## Your objective
Collect every line in the data below that contains the string "wireOp".

Start of Records

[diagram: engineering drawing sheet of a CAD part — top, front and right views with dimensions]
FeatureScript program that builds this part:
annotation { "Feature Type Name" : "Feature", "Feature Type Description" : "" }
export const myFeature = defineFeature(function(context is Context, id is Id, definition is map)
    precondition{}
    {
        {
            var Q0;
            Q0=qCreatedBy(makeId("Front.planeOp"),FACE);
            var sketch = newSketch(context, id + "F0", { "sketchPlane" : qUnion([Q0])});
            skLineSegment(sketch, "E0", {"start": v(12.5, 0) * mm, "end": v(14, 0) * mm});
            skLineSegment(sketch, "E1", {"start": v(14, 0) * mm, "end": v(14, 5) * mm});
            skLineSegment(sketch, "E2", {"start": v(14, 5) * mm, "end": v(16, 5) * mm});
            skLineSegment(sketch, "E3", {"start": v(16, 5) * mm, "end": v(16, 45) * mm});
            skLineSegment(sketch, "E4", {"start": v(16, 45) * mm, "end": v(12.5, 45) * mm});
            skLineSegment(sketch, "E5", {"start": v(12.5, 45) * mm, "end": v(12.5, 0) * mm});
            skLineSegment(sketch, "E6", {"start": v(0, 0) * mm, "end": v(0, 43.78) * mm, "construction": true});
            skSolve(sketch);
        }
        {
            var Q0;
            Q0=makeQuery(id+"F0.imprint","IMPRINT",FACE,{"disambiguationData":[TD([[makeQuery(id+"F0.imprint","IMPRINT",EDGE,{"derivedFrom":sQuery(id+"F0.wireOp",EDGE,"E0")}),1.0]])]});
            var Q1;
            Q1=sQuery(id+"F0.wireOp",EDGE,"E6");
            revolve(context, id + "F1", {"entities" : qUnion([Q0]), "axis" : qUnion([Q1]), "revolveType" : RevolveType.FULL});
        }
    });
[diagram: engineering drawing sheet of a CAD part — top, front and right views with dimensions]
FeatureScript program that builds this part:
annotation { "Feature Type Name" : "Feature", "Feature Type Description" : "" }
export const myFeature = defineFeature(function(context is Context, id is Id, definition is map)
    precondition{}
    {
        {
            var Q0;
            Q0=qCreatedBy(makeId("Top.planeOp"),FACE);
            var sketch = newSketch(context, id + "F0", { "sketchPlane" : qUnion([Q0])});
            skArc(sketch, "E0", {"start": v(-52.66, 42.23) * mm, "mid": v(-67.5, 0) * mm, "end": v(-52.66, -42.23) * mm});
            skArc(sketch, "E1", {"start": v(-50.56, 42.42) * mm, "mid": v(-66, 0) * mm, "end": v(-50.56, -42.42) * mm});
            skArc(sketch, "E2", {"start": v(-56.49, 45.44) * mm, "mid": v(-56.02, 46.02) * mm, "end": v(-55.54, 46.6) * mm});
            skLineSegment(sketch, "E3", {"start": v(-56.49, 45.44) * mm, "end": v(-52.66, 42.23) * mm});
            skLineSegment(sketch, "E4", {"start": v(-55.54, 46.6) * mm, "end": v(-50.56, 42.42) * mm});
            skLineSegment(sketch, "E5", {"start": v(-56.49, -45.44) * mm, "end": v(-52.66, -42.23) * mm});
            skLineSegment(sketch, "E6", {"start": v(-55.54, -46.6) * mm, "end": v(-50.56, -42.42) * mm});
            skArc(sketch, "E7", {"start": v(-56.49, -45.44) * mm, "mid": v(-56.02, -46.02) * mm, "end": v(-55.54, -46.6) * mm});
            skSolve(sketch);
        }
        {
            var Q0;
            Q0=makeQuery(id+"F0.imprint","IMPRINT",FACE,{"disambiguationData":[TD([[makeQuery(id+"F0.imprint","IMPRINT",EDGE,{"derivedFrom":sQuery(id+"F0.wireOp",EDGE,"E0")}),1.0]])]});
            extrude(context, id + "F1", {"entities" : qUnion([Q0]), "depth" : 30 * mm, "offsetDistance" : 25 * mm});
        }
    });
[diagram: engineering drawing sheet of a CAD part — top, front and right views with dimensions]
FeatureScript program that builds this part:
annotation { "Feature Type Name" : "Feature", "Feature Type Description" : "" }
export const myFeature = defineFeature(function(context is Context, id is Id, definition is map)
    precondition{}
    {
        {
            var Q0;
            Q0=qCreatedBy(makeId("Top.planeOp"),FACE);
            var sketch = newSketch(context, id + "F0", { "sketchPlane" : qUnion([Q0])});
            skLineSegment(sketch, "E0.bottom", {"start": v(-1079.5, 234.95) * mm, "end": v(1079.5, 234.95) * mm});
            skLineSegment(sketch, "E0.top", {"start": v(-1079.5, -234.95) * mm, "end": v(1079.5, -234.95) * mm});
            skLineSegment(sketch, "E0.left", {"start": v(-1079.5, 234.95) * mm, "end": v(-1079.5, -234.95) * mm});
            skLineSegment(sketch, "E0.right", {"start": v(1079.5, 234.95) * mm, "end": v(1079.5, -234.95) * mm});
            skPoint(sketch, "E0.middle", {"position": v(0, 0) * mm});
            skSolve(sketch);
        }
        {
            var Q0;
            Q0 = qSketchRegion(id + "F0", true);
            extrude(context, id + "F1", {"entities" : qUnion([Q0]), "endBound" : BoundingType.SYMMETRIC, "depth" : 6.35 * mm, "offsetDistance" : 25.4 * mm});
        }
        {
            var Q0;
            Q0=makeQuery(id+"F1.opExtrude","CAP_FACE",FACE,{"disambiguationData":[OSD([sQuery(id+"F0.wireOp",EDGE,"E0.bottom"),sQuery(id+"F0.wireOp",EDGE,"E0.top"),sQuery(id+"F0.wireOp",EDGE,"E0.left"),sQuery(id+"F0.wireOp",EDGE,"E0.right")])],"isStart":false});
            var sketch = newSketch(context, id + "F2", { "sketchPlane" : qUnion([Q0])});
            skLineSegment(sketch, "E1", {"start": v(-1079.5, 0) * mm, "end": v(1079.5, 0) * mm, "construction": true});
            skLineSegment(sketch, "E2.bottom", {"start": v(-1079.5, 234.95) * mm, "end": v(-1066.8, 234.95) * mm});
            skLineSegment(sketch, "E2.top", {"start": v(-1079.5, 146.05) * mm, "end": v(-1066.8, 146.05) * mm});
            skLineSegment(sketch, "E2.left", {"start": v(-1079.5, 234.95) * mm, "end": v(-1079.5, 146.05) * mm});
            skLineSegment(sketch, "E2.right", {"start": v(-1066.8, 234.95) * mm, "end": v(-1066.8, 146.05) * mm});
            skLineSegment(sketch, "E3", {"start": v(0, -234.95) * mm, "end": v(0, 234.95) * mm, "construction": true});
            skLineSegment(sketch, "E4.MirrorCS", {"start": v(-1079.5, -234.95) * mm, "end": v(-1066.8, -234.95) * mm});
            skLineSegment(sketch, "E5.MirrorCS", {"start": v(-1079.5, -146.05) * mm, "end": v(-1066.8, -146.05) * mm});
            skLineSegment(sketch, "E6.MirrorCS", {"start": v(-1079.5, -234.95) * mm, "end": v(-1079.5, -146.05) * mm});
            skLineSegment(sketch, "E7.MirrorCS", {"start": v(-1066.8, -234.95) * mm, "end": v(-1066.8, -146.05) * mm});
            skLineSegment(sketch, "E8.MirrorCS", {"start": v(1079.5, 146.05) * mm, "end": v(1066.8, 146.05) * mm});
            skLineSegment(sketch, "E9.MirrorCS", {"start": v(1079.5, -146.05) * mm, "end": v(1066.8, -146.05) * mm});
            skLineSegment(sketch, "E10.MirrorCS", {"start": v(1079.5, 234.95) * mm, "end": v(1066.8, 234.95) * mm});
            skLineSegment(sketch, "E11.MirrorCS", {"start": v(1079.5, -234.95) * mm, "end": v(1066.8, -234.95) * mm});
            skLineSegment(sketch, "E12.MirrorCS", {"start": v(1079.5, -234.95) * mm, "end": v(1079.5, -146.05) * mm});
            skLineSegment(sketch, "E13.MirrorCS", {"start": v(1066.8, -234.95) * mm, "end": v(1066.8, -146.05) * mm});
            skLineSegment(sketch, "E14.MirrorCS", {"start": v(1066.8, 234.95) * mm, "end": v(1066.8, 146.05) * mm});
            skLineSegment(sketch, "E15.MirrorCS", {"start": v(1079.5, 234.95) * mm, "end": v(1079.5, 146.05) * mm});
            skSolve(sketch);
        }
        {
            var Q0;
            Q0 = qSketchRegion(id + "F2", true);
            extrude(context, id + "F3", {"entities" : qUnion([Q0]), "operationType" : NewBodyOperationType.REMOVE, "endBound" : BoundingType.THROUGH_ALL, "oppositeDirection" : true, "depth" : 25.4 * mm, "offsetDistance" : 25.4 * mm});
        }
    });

End of Records

## Exercise result
            Q0=makeQuery(id+"F0.imprint","IMPRINT",FACE,{"disambiguationData":[TD([[makeQuery(id+"F0.imprint","IMPRINT",EDGE,{"derivedFrom":sQuery(id+"F0.wireOp",EDGE,"E0")}),1.0]])]});
            Q1=sQuery(id+"F0.wireOp",EDGE,"E6");
            Q0=makeQuery(id+"F0.imprint","IMPRINT",FACE,{"disambiguationData":[TD([[makeQuery(id+"F0.imprint","IMPRINT",EDGE,{"derivedFrom":sQuery(id+"F0.wireOp",EDGE,"E0")}),1.0]])]});
            Q0=makeQuery(id+"F1.opExtrude","CAP_FACE",FACE,{"disambiguationData":[OSD([sQuery(id+"F0.wireOp",EDGE,"E0.bottom"),sQuery(id+"F0.wireOp",EDGE,"E0.top"),sQuery(id+"F0.wireOp",EDGE,"E0.left"),sQuery(id+"F0.wireOp",EDGE,"E0.right")])],"isStart":false});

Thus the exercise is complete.